Blood samples were drawn from the antecubital vein between 09:30 and 10:00 AM after > 8 h of overnight fasting at the time of OGTT. HbA1c was more sensitive, whereas OGTT was more specific. Thus, we think that a single measurement to diagnose diabetes is unwarranted. HbA1c was measured from a blood sample obtained on the same day by an automated ion-exchanged chromatography (BIO-RAD mini column). Blood tubes were centrifuged for 10 minutes at 1500 × g after clotting for 30 minutes at room temperature.
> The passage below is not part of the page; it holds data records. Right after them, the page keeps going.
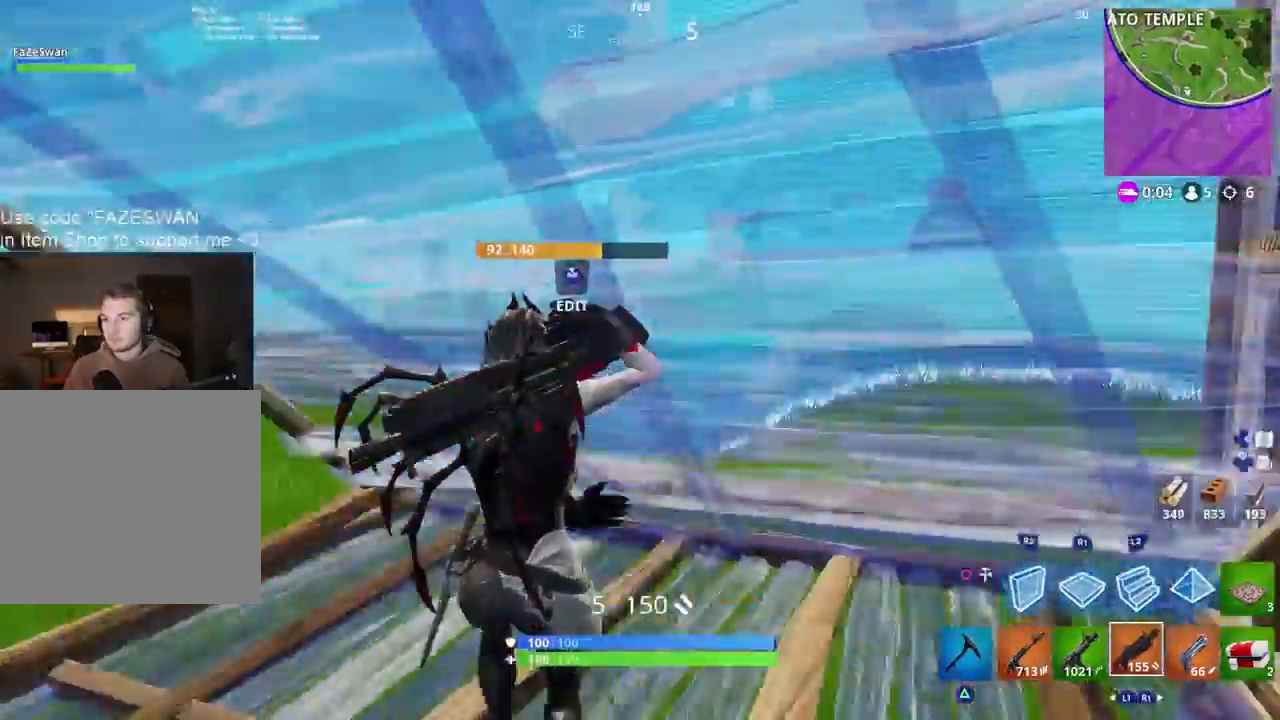
{"buttons": ["L2"], "left_stick": "up", "right_stick": "up", "events": [[50, "left_stick", "up-left"], [117, "CIRCLE", "down"], [200, "CIRCLE", "up"], [200, "right_stick", "up-left"], [383, "L2", "down"], [417, "right_stick", "up"], [433, "left_stick", "up"]]}
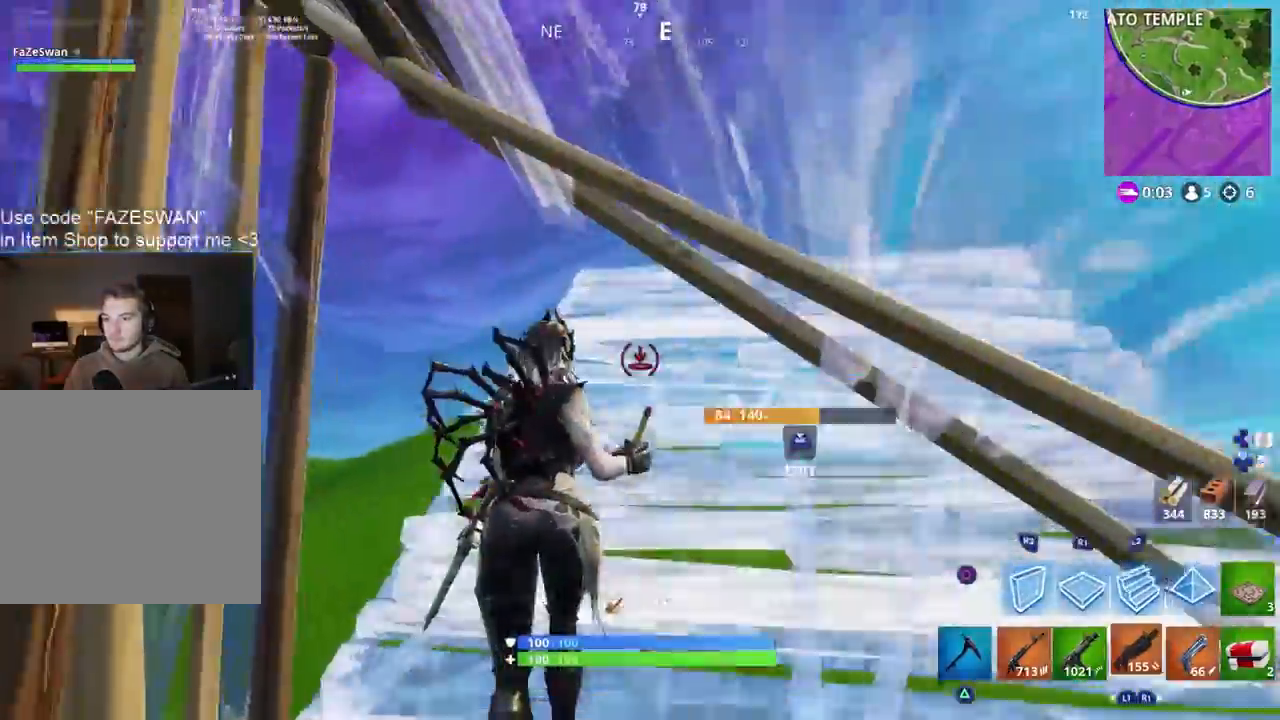
{"buttons": ["CROSS"], "left_stick": "up", "right_stick": "down-right", "events": [[17, "CIRCLE", "down"], [33, "L2", "up"], [83, "CIRCLE", "up"], [100, "right_stick", "right"], [300, "right_stick", "down-right"], [417, "CROSS", "down"]]}
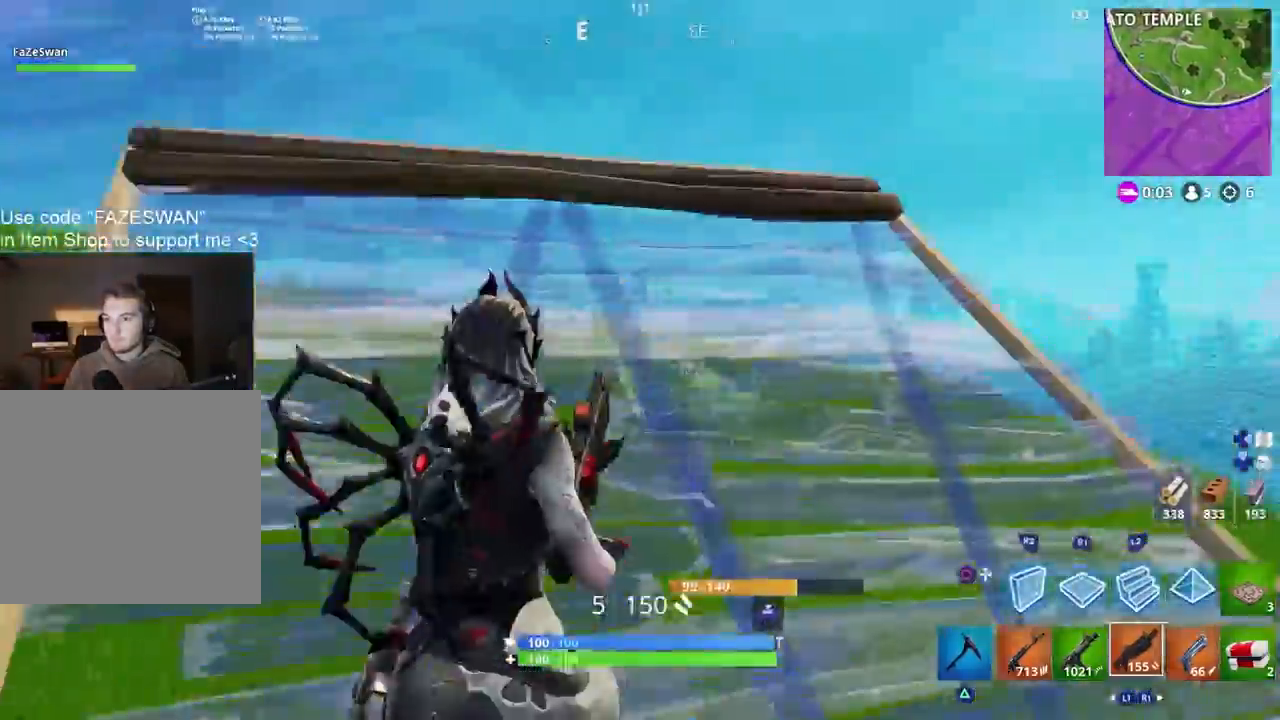
{"buttons": ["R1", "R2"], "left_stick": "up-left", "right_stick": "up", "events": [[33, "CROSS", "up"], [50, "left_stick", "up-left"], [67, "CIRCLE", "down"], [167, "CIRCLE", "up"], [200, "right_stick", "right"], [333, "right_stick", "up-right"], [417, "R2", "down"], [433, "R1", "down"], [500, "right_stick", "up"]]}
Plasma samples were subsequently stored at -80°C until further analysis of insulin and Fetuin-A levels.

Clinical data

The gender, age, height, body weight, systolic pressure and diastolic pressure of the patients were recorded, the body mass index (BMI), the homeostatic model assessment index of IR(HOMA-IR) and HOMA-beta-cell insulin secretion index = 20 × FINS/(FBG-3.5) [18] were calculated in all subjects.

Measurement of plasma Fetuin-A levels

Plasma Fetuin-A levels were measured with a commercially available ELISA kit (R&D Systems, Minneapolis, MN, USA).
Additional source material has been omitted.